On commence avec Yalira qui est parfait pour introduire au voyage, le deuxième track Chalo avec son clavier 90′s est un clin d’oeil à Phil Collins. Puis le titre éponyme Warm Heart of Africa aux sonorités marquées Caraïbes, chanté par le leader du groupe Vampire Weekend, ravive les esprits : nous écoutons The Very Best. Le tube tout aussi très Caraïbes, Rain Dance avec M.I.A. et le tube Kampopho ont été placé en fin de liste toujours dans le même but. Nsokoto, très si-si avec son rythme effreiné de percus surpuissantes que rien n’arrête, homogénise parfaitement l’album.

The Very Best – Nsokoto

En tant qu’album parfait, on s’attend plus à ce que Warm Heart of Africa soit l’oeuvre d’une personne accomplie, d’un nomade de la musique. On repense à Graceland, l’album produit par Paul Simon en 1986 lorsque celui-ci partait se retrouver en Afrique. En tant qu’album pouvant toucher le grand public, Warm Heart of Africa pourrait tout aussi bien être l’oeuvre d’une armée de producteurs aux dents longues, capable de rivaliser avec la b.o. du Roi Lion. Pourtant ce n’est pas le cas à en juger par le peu de moyens du groupe au travail :

La musique World a toujours été l’objet de différents débats à la fois sur les termes (il est vrai que parler de world music est particulièrement moche tout comme parler de musique mondiale industrielle) et sur les thèmes (on retrouve souvent celui de la résurgence d’un passé colonnial encore trop présent mais c’est aller beaucoup trop loin dans l’interprétation).
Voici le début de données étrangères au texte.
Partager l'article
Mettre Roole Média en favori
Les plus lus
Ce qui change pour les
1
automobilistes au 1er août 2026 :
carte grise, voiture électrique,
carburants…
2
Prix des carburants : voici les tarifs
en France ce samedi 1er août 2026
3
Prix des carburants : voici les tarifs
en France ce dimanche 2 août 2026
La musique World symbolise aussi le paradoxe entre la dimension de mondialisation rentrée dans les moeurs (avec Internet, les voyages…) et la tentation communautariste. En effet, l’enracinement avec le respect des traditions musicales est un refuge, une protection contre les chocs mondiaux que l’on reçoit à haute dose. Heureusement, la nouvelle génération place la world music à un autre niveau : la world music, ou la musique tout court, redéfinie comme carrefour d’échange et dont Warm Heart of Africa en est l’illustre exemple.